§ **Alıntı**
+ + +
Rahmetli amcam ne çok benzerdi rahmetli Erol Taş’a… Çocuktum
ve her ikisini de çok sevdim. İkisi de korkutucu
gözüken ama kocaman gülümseyen adamlardı; ceplerinde şeker, ellerinde şefkatle
dolaşanlardan. Amcamın sebze halindeki
dükkanına gittiğimde bana elleriyle soyup yedirdiği mandalinaların tadı hala hatırımda. Meğer Erol Taş’ın da kahvesi
varmış; sevdiklerine kendi elleriyle kahve pişirip ikram ettiği. Hem de tam 50
yıl, dile kolay. Ne yazık, çok sonra öğrendim; bir kaç yıl öncesinin sevgilisinden emanet bana. Sirkeci-Halkalı banliyö tren hattına binip
Cankurtaran İstasyonu’nda inince sizi karşılayan
küçücük ama sıcacık bir kahvehane burası.
+ + +
§ **Veri Kümesinden Alıntılar**
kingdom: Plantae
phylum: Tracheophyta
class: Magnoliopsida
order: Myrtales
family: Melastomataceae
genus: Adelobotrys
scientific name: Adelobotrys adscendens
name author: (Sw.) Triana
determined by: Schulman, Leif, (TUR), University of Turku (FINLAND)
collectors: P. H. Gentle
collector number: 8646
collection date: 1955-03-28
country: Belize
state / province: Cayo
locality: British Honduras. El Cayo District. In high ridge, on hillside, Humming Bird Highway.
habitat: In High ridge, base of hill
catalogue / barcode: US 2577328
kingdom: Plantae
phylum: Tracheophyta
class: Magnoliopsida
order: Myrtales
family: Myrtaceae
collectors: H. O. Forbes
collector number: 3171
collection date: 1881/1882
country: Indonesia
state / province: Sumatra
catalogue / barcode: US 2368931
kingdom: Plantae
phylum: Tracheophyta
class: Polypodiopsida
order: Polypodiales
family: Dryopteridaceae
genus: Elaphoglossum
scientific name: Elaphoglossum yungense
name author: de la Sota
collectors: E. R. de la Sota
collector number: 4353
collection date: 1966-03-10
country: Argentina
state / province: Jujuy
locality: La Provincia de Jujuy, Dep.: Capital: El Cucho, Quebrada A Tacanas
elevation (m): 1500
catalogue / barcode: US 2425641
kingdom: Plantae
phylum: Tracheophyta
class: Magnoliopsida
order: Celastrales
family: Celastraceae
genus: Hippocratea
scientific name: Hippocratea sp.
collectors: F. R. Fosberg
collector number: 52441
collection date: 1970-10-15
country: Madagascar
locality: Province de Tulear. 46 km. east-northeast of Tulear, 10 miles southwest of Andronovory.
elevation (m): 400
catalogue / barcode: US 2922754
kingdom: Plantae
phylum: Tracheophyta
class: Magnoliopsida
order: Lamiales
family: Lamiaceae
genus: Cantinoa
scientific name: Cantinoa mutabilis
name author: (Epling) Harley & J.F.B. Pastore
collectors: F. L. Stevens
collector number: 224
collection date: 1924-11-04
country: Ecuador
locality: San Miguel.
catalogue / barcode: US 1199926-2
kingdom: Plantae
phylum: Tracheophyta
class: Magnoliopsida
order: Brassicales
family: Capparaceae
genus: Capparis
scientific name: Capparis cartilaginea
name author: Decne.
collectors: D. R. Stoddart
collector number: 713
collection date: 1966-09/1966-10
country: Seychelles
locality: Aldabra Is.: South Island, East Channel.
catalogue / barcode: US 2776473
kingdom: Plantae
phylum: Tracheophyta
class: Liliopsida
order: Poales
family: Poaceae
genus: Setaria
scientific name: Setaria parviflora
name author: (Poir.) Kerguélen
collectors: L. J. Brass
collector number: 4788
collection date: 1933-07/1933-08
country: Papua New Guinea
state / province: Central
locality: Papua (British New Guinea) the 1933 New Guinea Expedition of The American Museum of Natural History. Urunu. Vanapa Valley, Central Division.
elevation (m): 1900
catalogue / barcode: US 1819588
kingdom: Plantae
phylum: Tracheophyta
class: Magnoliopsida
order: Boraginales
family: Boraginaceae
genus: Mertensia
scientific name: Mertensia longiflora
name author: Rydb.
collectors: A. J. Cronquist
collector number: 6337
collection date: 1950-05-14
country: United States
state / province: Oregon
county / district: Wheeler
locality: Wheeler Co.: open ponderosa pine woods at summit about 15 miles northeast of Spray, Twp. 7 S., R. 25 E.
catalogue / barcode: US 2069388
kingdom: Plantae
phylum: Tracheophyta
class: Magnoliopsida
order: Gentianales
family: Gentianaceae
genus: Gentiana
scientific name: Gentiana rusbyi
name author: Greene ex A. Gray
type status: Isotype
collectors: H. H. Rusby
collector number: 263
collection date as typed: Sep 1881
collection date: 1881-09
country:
+ + +
§ **İstenen Görev**
Alıntıya göre kahvehaneye gitmek için Sirkeci-Halkalı banliyö tren hattında hangi istasyonda inilir?

§ **Alıştırma Çıktısı**
Cankurtaran İstasyonu'nda inilir.